**WHAT TO WORK ON**
Continue the reflection on Dian Fossey's 1976 letter below from the point where it stops.

**PAGE TEXT**

☆ ☆ ☆ ☆ ☆

Week 15: Fossey Archives (Conservation)

The document I chose was a letter from Dian Fossey to Richard Wragham, of the Department of Anthropology at Harvard University (sent from the Karisoke Research Center in Ruhengeri, Rwanda, Central Africa, and dated November 12, 1976). She begins by describing what is going on around the campsite and details for his future visit. Then, the letter takes a surprising turn as she criticizes him for talking to people at the Primate Congress in Cambridge about gorilla conservation problems. Fossey proclaims that what he did is not a true conservation effort, and tells him to “try presenting the following gambit the next time you talk gorilla conservation”. She then proceeds to explain how just that day, five park guards had brought a Twa poacher to her who she knew to be involved in a large number of gorilla and elephant killings outside of her study area. She declares “I knew his name well and had longed for his skin for a very long time”, which is a rather alarming statement. Then, Fossey explains how she and the others at her site stripped the man, laid him “spread-eagled” on the ground in front of her cabin, and “lashed the holy blue sweat out of him” with nettle branches and leaves, aiming at the more sensitive areas of his body. Fossey specifies that she asked for nettles to be used on the man because of his bad poaching history. She says they then conducted a “black-magic routine” composed of mace, ether (a recreational drug that impairs the body), needles, and sleeping pills. According to Fossey, “That is called ‘conservation’ – not talk”. Apparently, to Fossey, physical action such as this is all that she feels classifies as a true conservation effort. Then she concludes by saying the man is set to be in jail for a year, and that she has been successful in the last month with working with the lawyers in the country. And, she ensures Richard Wragham, “Everything I do, by the way, is legal”.

☆ ☆ ☆ ☆ ☆

**DATA EXTRACT**
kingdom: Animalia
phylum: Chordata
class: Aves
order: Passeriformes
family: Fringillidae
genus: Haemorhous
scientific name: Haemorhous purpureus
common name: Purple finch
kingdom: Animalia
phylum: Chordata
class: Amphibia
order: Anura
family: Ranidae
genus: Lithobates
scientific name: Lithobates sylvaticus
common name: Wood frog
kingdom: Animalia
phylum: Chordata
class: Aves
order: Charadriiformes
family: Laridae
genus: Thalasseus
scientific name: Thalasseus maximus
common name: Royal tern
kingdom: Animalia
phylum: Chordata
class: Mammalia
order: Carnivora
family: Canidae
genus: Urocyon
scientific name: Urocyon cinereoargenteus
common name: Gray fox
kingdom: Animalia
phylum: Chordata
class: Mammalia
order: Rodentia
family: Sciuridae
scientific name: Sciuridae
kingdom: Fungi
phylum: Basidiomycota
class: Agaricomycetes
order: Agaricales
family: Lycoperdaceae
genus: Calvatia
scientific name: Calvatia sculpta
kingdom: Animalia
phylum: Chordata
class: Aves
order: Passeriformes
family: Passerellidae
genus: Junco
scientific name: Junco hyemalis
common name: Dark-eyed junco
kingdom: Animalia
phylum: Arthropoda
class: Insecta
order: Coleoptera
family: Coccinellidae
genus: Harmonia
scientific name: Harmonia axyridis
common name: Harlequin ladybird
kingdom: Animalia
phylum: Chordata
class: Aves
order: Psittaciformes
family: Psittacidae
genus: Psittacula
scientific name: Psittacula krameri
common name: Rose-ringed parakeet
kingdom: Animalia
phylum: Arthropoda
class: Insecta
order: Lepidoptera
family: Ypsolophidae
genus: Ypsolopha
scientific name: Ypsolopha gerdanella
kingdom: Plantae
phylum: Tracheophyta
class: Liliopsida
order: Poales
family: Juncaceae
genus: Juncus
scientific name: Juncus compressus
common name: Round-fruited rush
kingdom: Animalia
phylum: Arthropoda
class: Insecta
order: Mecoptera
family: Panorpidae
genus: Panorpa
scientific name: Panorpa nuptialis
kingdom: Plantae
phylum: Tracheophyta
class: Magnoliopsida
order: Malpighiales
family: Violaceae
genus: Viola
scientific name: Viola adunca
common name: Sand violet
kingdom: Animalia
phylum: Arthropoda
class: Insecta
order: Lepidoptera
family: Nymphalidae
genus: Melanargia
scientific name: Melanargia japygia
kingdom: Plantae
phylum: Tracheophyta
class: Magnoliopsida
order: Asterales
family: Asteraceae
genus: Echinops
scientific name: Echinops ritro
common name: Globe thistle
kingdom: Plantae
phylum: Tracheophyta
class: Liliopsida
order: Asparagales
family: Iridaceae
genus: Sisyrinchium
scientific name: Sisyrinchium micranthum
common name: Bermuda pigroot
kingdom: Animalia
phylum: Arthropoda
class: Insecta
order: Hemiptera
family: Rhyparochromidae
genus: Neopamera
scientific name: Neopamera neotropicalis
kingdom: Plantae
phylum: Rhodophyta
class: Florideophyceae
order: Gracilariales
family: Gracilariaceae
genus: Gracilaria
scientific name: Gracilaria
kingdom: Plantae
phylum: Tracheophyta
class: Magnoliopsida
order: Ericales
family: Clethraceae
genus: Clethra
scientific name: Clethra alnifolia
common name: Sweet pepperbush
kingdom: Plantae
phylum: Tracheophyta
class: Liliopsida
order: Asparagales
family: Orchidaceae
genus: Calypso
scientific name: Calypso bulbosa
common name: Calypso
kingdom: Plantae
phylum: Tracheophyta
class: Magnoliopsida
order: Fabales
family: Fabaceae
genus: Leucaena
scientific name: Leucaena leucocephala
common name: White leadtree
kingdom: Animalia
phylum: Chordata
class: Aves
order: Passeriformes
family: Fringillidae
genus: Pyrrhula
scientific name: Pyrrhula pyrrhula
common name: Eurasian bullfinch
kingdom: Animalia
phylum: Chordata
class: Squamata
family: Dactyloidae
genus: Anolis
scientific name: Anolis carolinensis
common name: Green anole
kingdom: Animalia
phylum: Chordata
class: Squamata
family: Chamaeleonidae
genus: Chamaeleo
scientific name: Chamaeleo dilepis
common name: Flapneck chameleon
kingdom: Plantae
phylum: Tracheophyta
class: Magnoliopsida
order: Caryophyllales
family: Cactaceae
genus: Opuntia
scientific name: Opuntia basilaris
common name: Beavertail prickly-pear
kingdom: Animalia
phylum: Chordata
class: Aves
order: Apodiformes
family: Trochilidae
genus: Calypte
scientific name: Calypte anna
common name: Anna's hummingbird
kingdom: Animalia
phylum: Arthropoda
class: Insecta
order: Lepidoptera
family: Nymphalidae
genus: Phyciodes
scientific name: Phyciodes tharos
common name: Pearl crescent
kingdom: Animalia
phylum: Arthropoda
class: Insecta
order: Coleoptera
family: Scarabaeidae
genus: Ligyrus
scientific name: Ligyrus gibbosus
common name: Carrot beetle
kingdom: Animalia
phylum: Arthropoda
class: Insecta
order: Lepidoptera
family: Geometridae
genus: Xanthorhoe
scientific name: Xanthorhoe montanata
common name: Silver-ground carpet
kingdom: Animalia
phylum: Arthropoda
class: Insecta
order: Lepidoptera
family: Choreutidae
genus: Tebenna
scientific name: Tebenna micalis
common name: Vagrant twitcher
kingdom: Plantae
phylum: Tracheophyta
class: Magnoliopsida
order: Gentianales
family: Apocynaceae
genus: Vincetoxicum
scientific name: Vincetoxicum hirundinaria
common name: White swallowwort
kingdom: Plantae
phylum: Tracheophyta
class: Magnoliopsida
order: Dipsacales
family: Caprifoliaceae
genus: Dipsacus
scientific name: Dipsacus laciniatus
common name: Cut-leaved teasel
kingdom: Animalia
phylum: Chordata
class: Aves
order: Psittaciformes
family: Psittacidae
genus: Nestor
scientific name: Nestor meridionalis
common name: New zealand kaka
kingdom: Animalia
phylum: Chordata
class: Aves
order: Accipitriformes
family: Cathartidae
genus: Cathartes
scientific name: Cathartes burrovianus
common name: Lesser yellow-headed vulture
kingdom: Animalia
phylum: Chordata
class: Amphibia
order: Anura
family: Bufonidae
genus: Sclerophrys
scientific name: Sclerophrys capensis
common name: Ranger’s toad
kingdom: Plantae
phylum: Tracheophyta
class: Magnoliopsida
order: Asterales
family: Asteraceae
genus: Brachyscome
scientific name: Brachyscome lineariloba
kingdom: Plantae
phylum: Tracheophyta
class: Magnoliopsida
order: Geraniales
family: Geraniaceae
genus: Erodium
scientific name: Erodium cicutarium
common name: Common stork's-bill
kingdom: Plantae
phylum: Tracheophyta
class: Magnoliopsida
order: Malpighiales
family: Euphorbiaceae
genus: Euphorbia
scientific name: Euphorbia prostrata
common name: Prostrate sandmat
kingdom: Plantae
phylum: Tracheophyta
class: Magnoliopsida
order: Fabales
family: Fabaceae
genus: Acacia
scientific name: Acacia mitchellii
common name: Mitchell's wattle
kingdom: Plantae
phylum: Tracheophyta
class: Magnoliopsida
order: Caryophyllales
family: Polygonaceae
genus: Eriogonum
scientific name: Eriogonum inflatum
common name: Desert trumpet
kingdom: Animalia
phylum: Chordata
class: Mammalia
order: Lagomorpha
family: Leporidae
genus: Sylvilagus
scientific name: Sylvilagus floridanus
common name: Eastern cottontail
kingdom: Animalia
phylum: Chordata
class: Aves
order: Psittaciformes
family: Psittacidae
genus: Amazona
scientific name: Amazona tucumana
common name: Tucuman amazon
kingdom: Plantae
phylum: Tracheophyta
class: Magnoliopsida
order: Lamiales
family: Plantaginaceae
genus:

☆ ☆ ☆ ☆ ☆

**OUTPUT OF THE EXERCISE**
This letter was appalling to me when I read it. In fact, I re-read it just to make sure that I had understood everything properly. Fossey’s ultimate goals might have been fine, but her actions were despicable. In my opinion, in order to be on the “right” or “good” side of a conflict, people have to hold themselves above the actions of the people they are fighting against. For example, if someone wanted to protest a company’s use of palm oil that requires burning areas of the rainforest, setting that company’s headquarters on fire would be extremely counterproductive. Nobody is going to feel sympathy towards someone who stoops just as low as what they are fighting against. I have to say that Dian Fossey comes across as truly insane in this letter. Considering the way her life ended, I think it becomes very easy to conclude that Dian Fossey did not conduct her conservation efforts correctly.

There are several ways we can promote conservation today that are much better and more ethical that what Dian Fossey did. One way is to provide economic and food support to the locals of those areas so they do not need to hunt the animals for meat and/or money. Also, it would be beneficial to offer education to the local communities about the primates in the area where they live so they understand why these are creatures that need to be saved (e.g. their high levels of cognition, their approaching extinction). Fossey’s biggest issue, in my opinion, was that she seemed to view the locals as her enemy and with that perspective ultimately made them  more opposed to her than they might have already been. Meanwhile, I have read some really great stories in Primate Ethnographies about primatologists who managed to establish strong and even close relationships with the locals, which cultured a certain amount of respect between them. Thanks to these narratives, I know it can be done. It just requires a great amount of patience on the part of the primatologists and an acceptance that sometimes even their maximum effort will not get through to the locals, but that they cannot escalate the situation even if that occurs.

Below is a picture of students from a school in Africa participating in a conservation education program that the Columbus Zoo helps fund along with the Dian Fossey Gorilla Fund International and the Karisoke Research Center.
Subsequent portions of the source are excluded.